Soviet Kulturfilm emerged as a genre in the 1920s, at the crossroads of agitprop cinema, animation experiments and non-fiction formats like ethnographic ‘vues’ or popular scientific film. Let’s take a closer look at this genre. It becomes obvious that the question of how and what exactly ‘revolutionary cinema’ could or should be, and how exactly new idioms and slogans such as the ‘New Man’ or the ‘New Woman’ were to be generated, remained still to be negotiated for quite some time. The main task of Kulturfilm was to educate and enlighten the viewers – in matters of social as well as political hygiene, and these aims were closely linked to the idea of generating a new Soviet spectator. The target, then, was clear. Yet the means were still to be tested. In her talk, the critic and well-known expert on Soviet Kulturfilm Barbara Wurm will also focus on one Soviet film To woman about woman from the State Archive of Ukraine, and discuss its specific features in the context of early Soviet film, as well as the social question - the new woman - who hereby remains unsolved.
The event will be moderated by Stanislav Menzelevskyi (of the Oleksandr Dovzhenko National Centre).
Barbara Wurm teaches Slavic Literature and Film at the Humboldt University in Berlin. She recently completed her PhD with a study on Soviet Kulturfilm of the 1920s, has co-edited two books on Dziga Vertov, and published several articles in the field of Russian and Soviet media, film and literature. Besides her academic interests, she has worked as a freelance critic and as a curator for several film festivals (goEast and Dok Leipzig). At present she is an advisor to the programming commission, with a focus on the former Soviet Union.
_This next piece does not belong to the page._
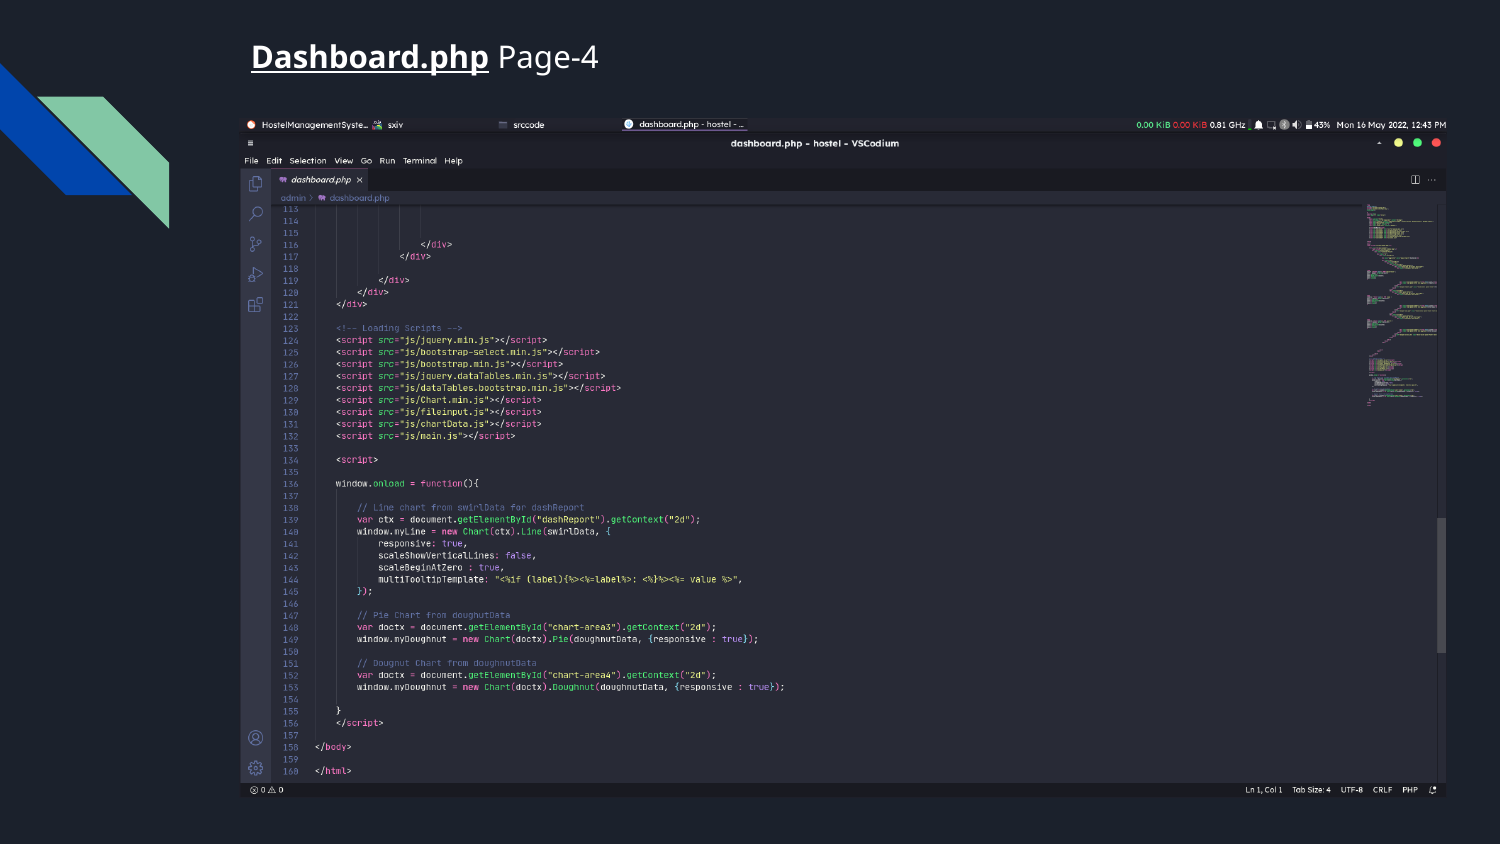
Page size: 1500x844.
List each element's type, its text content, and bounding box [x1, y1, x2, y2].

text_box Dashboard.php Page-4 [236, 29, 738, 89]
picture [239, 118, 1447, 798]
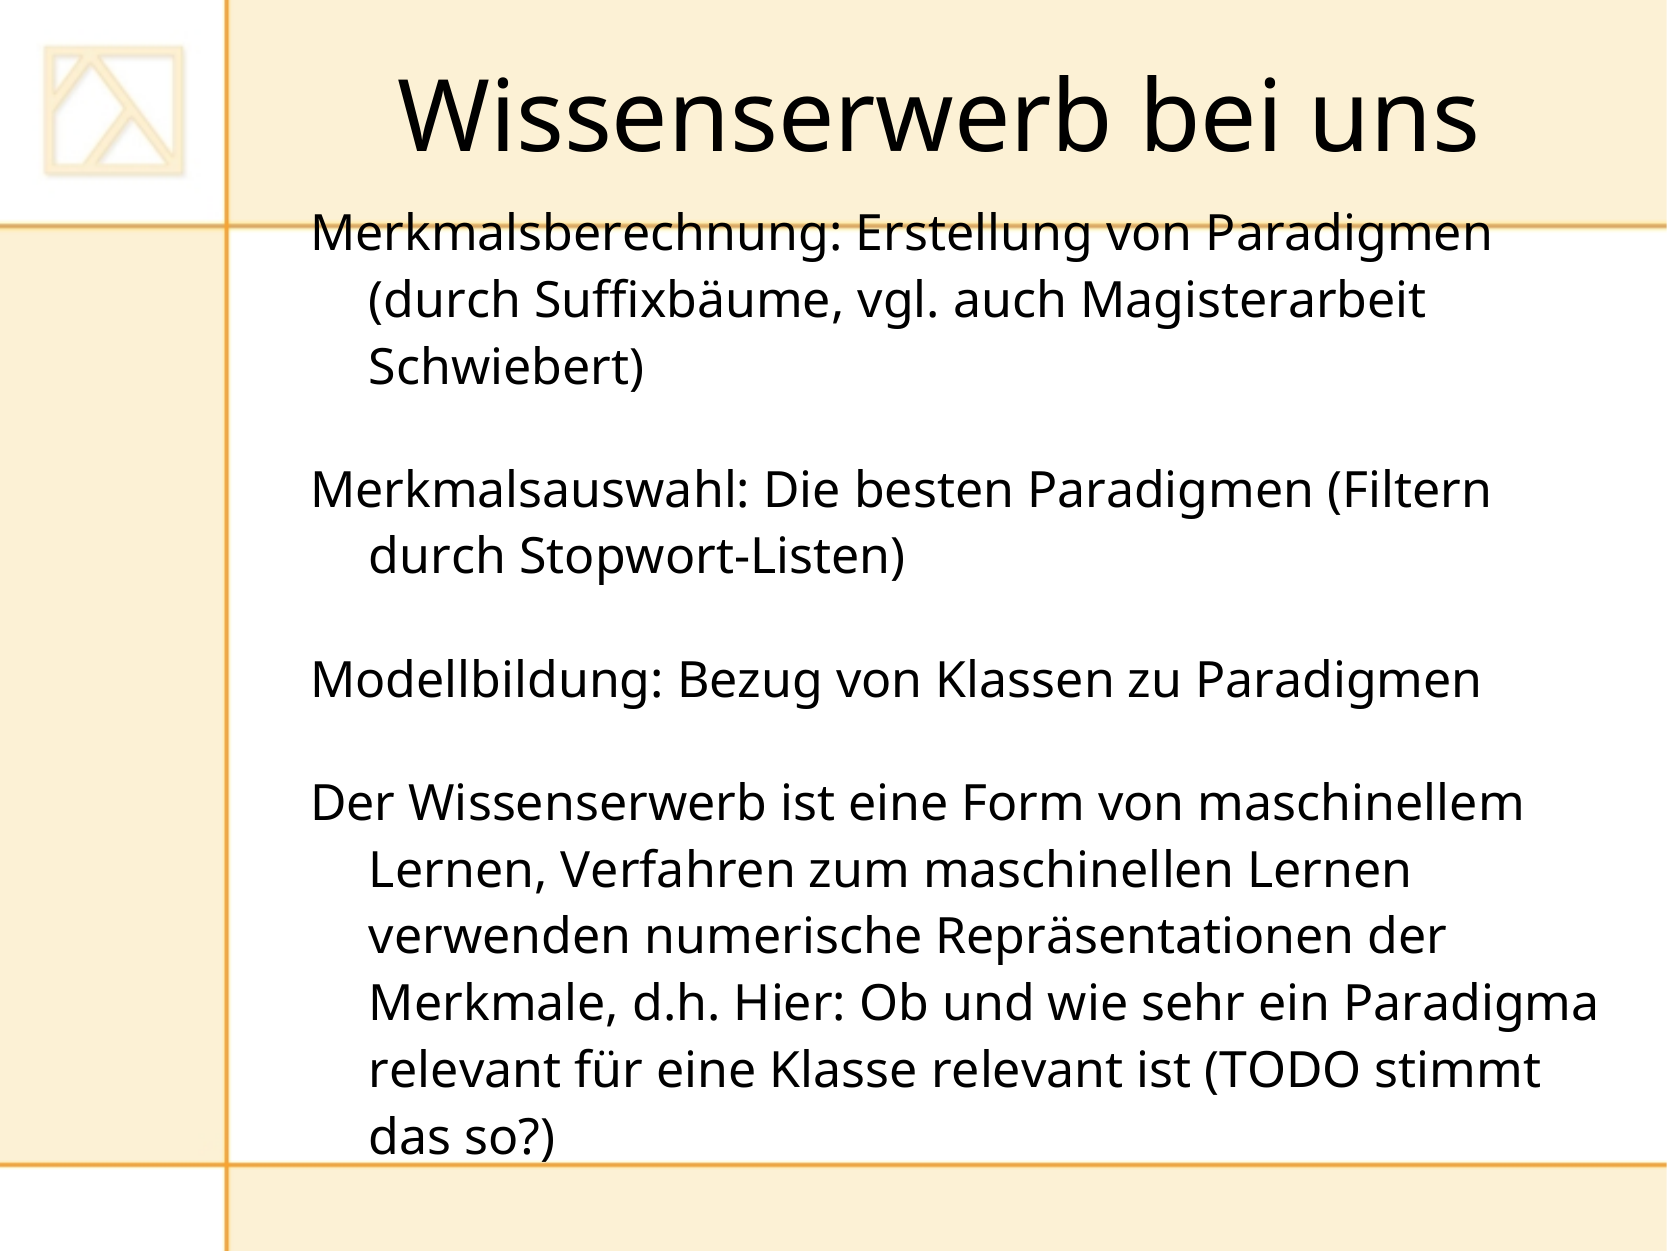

Stanislav Menzelevskyi works at the Oleksandr Dovzhenko National Centre, which is a State Film archive, where as Head of Research and Programming Department he conducts research into silent and sound Soviet cinema, writes articles on cinematic and cultural topics, and organises film screenings and retrospectives (in 2015 he curated the Ukrainian Avant-garde retrospective at the Arsenal film centre in Berlin). He is the co-author of Atomopolis. Assembling Utopia (2016). In 2013 he was a Carnegie visiting scholar at the Harriman Institute, Columbia University.